We generally accept that software platforms tend to have “winner-take-all” outcomes. That is, once adopted, software platforms are often very hard to displace.   “Network-effect”-driven economics provide real advantages to a first movers (e.g., Windows OS).  This study, however, tried to simulate real-world conditions in which several platforms might form at the same, with one being superior in terms of its ability to find matches for the two sides of platform (e.g., what eHarmony claims to do for singles). The study aimed to see if participants would just gravitate toward the network that was growing the fastest or whether the superior matching technology would win out–even if there were financial advantages to being on the largest platform and switching costs to moving to the superior one.

The authors concluded:

“We found, however, that despite allowing for switching costs, over time users ultimately all choose the superior platform. This suggests that the winner will be decided by the platform that can provide the most value to both of its user types. This result persists even when we allow an inferior platform to have a head start—to gain dominant market share and lock in customers who want to avoid switching costs. Perhaps, then, there is hope yet for Google+, assuming it can deliver the kind of step change in user experience that Facebook delivered in comparison with MySpace.
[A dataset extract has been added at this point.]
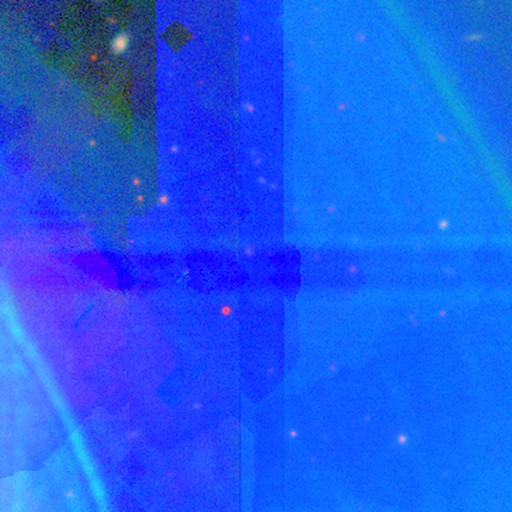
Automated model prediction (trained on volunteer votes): Smooth or featured? star or artifact (86%)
How does a platform business achieve a better value proposition than its rivals? The primary factors are increasing the quality of matches between complementary users and charging the most competitive fees.”

The study seems to apply mainly to platforms of the “match-making” variety—e.g., eharmony, ebay, social networks, Angie’s List, Elance etc.  Most B2B platforms have such a match-making element, but typically also have other “stickier” elements that make switching costs much higher for their participants.  These switching costs are part of what makes Industry Cloud and other B2B platforms such high return businesses (and stocks).  The study highlights that platforms need to balance the value they provide with the prices they charge to participants, lest a new, superior entrant arrive.
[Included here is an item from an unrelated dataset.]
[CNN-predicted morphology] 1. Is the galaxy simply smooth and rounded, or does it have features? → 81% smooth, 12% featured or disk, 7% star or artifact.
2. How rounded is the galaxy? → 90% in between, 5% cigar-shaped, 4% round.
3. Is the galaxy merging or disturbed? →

The study also emphasizes that new platforms are more likely to arise, the more heterogeneous the needs of the users are.  In other words, the more segmented the market, the more platforms can be supported.  So ChristianMingle.com, JDate, and blacksingles.com can compete against match.com and eharmony.  (By the way, those first three sites are owned by the same company, Spark Networks!)

It seems to me that the rise of Industry Cloud platforms is, in part, an attempt to meet the heterogeneous needs of different industries, versus the generic platforms of SAP/Ariba, GXS, Tradeshift, Xign, etc.

The article sites the gaming console market as an unusual one in which there are three platforms that live in an uneasy equilibrium: Xbox, Nintendo, and Sony Playstation.  I’m not a gamer, but it seems to me that all three of these platforms could now be under siege by the games that are played on tablets and phones. Xbox is responding to this threat by trying to become even more of a platform—that is, the platform for your entire home entertainment system.  Microsoft practically invented the platform strategy in software, so this strategy comes as no surprise!

The article, the challenges facing the gaming industry, and the recent sale of the GXS remind me that platforms can be dominant and sticky, but they can never stop innovating, lest another platform challenge them by adding more value and/or lowering price.  The stakes in all of these industries are enormous, so a challenger faces a daunting task, but great rewards if they succeed.  Remember that Facebook was once the challenger!

Platforms are often indeed “winner take all”—but only for a while.